Friday, February 16, 2007

Over use of "precisely"

My contribution to the blogger-cooler discussion of Pet Peeves in the use of language features some easy targets. It seems I am not the only one who is irritated to an irrational degree by "Revelations", for example. So here is a more controversial example of a pet peeve that has developed in recent scholarly writing. It is the over use of the word "precisely", especially in contexts where it is modifying a conjunction as in "it is precisely because this issue is so important that I am trying to be precise about it".

The usage is widespread, but I think Tom Wright uses it more than most. Future generations who are trying to distinguish authentic Wright from pseudepigraphical Wright will be looking at percentages of the use of "precisely" in the writings in question. The article Paul's Gospel and Caesar's Empire, for example, features precisely eleven examples:
The book thus invites us to approach what has been called Paul's theology, and to find in it, not simply a few social or political "implications", to be left safely to the final chapters of a lengthy theological tome, but a major challenge to precisely that imperial cult and ideology which was part of the air Paul and his converts breathed.

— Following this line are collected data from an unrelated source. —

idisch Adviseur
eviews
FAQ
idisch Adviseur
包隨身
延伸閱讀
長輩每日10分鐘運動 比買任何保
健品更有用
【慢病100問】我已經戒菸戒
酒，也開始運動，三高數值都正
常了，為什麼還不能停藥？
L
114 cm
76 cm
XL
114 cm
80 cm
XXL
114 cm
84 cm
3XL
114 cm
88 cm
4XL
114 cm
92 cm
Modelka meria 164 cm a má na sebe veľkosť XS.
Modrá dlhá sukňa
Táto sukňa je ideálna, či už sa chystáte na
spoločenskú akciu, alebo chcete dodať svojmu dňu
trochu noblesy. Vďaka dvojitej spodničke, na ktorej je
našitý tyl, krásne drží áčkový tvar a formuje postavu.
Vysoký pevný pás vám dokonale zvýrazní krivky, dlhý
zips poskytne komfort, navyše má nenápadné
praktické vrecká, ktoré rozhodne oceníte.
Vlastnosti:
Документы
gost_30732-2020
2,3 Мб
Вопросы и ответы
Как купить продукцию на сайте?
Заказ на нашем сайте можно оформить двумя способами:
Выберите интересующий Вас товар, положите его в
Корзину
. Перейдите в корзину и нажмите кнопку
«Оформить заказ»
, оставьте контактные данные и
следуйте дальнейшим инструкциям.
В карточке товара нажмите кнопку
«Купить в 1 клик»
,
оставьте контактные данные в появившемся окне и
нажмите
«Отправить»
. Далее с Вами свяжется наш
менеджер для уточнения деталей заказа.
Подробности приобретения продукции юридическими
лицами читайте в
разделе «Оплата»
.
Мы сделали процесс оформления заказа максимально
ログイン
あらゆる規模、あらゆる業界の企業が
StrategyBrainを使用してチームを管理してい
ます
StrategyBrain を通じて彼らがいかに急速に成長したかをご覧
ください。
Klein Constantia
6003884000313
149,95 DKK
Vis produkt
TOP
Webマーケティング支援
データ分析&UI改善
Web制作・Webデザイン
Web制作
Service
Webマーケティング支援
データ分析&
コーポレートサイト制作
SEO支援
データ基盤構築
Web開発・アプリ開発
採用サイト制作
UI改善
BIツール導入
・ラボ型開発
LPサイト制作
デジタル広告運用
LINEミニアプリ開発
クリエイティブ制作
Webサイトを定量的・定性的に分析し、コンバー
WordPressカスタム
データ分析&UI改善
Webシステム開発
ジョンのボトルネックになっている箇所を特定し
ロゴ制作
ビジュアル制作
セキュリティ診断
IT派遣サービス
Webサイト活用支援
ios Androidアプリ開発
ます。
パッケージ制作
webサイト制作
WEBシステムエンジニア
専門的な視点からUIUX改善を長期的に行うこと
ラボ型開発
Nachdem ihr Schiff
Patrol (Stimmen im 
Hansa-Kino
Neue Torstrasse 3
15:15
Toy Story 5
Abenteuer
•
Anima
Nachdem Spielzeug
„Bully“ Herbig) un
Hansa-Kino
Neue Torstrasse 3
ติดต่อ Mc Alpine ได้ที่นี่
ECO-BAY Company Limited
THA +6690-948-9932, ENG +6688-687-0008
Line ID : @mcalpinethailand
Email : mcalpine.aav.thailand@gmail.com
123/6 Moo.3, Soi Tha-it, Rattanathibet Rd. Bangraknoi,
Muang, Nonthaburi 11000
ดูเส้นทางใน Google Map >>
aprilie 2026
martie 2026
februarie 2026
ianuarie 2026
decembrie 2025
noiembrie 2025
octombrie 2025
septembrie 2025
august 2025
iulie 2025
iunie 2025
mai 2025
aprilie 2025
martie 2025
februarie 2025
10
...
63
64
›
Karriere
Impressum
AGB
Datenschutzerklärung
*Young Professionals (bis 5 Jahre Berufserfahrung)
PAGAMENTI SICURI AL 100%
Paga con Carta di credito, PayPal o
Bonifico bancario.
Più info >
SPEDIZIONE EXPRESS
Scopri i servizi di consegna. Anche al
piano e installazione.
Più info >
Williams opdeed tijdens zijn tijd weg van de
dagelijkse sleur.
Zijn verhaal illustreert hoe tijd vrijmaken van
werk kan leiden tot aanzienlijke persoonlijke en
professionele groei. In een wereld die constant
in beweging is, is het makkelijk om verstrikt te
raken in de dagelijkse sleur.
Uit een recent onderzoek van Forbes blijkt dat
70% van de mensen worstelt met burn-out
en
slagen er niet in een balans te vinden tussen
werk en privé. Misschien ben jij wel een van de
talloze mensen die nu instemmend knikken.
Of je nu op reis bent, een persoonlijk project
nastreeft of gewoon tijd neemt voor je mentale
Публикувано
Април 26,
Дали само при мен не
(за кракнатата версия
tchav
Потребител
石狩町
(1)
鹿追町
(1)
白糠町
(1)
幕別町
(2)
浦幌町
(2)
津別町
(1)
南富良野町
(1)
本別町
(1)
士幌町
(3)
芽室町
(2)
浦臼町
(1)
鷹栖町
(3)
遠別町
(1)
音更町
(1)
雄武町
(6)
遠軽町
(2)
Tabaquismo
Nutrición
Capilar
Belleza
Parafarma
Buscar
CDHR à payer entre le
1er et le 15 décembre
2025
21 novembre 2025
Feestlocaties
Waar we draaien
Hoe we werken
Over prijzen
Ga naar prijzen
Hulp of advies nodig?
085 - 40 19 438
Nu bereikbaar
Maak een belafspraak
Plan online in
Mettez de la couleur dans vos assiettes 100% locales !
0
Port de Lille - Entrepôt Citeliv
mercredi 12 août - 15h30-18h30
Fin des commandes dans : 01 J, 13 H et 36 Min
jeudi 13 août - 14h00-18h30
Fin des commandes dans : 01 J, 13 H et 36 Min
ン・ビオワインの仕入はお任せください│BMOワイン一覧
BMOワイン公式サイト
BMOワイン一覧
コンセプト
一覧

Politically, it cannot but have been heard as a summons to allegiance to "another king", which is of course precisely what Luke says Paul was accused of saying (Acts 17.7).

What the older history-of-religions argument failed to reckon with was the Jewish understanding that, precisely because of Israel's status within the purposes of the creator god, Israel's king was always supposed to be the world's true king.

Paul endorsed this train of thought, and he believed it to have been fulfilled in Jesus. He knew, of course, that Jesus was very different from the other Messiahs who flit through first-century history, but it is precisely part of the characteristic tension of his whole theology to claim that this crucified Jesus was and is the Jewish Messiah promised in scripture.

Simultaneously, and precisely because of the inner dynamic of just this Jewish tradition, Paul was announcing that Jesus was the true King of Israel and hence the true Lord of the world, at exactly the time in history, and over exactly the geographical spread, where the Roman emperor was being proclaimed, in what styled itself a "gospel", in very similar terms.

When, therefore, God's righteousness was unveiled, the effect would be precisely that the world would receive justice: that rich, restorative, much-to-be-longed-for justice of which the Psalmists had spoken with such feeling.

And the point of having "citizenship in heaven", as has often been pointed out, is not that one might eventually go home to the mother city; Rome established colonies precisely because of overcrowding in the capital, and the desire to spread Roman civilization in the rest of the empire.

Before we pick up the stones of our post-enlightenment sensibilities to throw at Paul, or at any interpreter who dares to suggest that Paul might have done any such thing, we should recall that precisely this move was a standard way in which many Jewish groups in the second-Temple period would define themselves over against one another.

Paul is thus not only located on the map of second-Temple history, but, by employing an inner-Jewish rhetorical strategy in which one's opponents were cast as pseudo-pagans, he is able to use the device in a quite new way, setting up precisely this polemic so as to serve a new purpose, namely his anti-Caesar message.

Just as the Messiah had obeyed the covenant plan of God, and was now identified as the Lord of the world, so the Messiah's people were to find their covenant identity precisely "in" the Messiah, in his dying and rising, in his faithfulness, in the covenant membership which would be God's gift bestowed upon faithfulness.

It is precisely because they are assured they are indeed the people of the one true God, formed in the Messiah through his death and resurrection, that the Philippians will have the courage and confidence to trust him as saviour and lord and so to renounce the imperial claims of Caesar.
My least favourite example of the usage is in the phrase "precisely because" since it is rare that it adds anything substantial to the clause. I suppose the point is to add some stress to the clause in question, as in "It really is because . . . . ."; "It is because of this very thing that I wish to stress. . . ." so it becomes a shorthand for adding emphasis. I don't want to give the impression that I am unfairly criticizing Wright's prose. Indeed it is precisely because I so admire his writing style that I can't help noticing this widespread feature of scholarly prose making such a marked impression on his writing. The usage is becoming difficult to avoid; it's one of those little language trends that we can't help finding ourselves pulled into. Although I would never consciously use it myself, it is a creeping usage that is becoming ever more pervasive.

2 comments:

Bob MacDonald said...

Words ending in -ly tell the reader how to think and thereby discourage thinking.

AKMA said...

I suspect I'm guilty of this one -- I'll have to be especially careful hereafter.